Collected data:
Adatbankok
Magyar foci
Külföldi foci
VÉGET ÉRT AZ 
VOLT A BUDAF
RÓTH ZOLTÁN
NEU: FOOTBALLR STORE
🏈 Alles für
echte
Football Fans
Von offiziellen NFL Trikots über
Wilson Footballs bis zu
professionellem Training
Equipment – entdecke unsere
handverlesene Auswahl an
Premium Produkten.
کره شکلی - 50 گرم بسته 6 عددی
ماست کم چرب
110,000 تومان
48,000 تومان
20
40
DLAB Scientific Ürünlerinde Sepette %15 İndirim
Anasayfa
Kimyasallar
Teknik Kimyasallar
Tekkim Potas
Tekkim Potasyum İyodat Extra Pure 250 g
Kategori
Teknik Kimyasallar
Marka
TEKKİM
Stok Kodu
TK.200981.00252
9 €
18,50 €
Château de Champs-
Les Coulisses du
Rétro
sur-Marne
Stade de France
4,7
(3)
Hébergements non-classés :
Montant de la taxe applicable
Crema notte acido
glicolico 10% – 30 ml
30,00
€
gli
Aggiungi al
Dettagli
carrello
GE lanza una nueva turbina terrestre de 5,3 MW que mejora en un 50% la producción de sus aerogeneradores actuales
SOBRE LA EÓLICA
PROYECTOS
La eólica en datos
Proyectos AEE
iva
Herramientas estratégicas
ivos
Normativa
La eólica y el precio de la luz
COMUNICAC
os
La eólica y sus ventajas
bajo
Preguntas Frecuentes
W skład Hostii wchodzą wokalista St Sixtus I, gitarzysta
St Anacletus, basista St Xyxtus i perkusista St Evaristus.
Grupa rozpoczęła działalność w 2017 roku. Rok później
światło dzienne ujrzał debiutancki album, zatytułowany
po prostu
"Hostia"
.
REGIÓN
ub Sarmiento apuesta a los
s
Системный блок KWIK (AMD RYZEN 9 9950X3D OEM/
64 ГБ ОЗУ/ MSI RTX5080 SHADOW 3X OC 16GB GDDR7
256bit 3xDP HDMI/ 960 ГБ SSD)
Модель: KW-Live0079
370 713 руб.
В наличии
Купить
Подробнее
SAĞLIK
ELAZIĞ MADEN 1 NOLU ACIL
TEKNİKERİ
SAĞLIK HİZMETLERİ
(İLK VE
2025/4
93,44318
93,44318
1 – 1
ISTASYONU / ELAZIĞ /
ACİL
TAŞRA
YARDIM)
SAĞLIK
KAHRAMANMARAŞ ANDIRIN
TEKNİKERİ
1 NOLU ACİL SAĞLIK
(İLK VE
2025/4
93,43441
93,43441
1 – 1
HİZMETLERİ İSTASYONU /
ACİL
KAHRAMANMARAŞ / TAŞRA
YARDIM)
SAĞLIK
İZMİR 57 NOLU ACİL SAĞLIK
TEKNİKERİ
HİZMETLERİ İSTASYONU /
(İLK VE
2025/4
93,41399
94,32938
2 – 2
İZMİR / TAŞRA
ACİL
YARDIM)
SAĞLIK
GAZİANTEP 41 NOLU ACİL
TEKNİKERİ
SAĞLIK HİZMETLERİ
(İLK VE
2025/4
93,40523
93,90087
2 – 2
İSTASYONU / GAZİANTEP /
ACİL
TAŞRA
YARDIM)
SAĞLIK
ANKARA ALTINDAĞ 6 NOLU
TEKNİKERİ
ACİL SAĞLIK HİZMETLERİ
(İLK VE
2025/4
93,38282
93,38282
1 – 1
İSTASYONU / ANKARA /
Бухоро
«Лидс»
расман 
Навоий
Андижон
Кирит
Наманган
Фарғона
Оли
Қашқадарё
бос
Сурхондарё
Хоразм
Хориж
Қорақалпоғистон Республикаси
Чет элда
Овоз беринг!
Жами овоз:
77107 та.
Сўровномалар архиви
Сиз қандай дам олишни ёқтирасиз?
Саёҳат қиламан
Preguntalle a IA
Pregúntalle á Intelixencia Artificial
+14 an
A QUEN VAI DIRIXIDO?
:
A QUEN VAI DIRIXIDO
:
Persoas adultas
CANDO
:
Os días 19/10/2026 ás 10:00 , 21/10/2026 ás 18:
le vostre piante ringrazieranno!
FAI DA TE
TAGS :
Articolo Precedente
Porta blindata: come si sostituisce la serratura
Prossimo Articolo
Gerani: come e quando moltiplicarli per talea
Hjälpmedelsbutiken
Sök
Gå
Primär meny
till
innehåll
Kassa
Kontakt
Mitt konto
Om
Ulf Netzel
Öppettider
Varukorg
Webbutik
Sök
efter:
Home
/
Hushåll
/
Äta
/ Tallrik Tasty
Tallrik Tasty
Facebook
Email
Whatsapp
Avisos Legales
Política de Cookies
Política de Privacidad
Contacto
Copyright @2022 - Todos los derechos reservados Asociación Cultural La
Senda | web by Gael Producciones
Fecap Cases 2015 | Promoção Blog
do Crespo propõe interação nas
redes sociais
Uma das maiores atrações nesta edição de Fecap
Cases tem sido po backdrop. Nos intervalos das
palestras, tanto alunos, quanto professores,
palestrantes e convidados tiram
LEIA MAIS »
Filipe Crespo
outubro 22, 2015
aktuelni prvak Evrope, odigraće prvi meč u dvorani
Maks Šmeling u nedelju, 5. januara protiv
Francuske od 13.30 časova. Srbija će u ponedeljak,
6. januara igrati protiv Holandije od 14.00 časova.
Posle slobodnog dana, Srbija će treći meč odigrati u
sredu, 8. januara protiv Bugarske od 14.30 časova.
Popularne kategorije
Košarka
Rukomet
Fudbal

» **HOW TO COMPLETE THIS TASK**
In the entries above, find each line with the word "KAHRAMANMARAŞ" and return it.

» **RESULT OF THIS TASK**
KAHRAMANMARAŞ ANDIRIN
KAHRAMANMARAŞ / TAŞRA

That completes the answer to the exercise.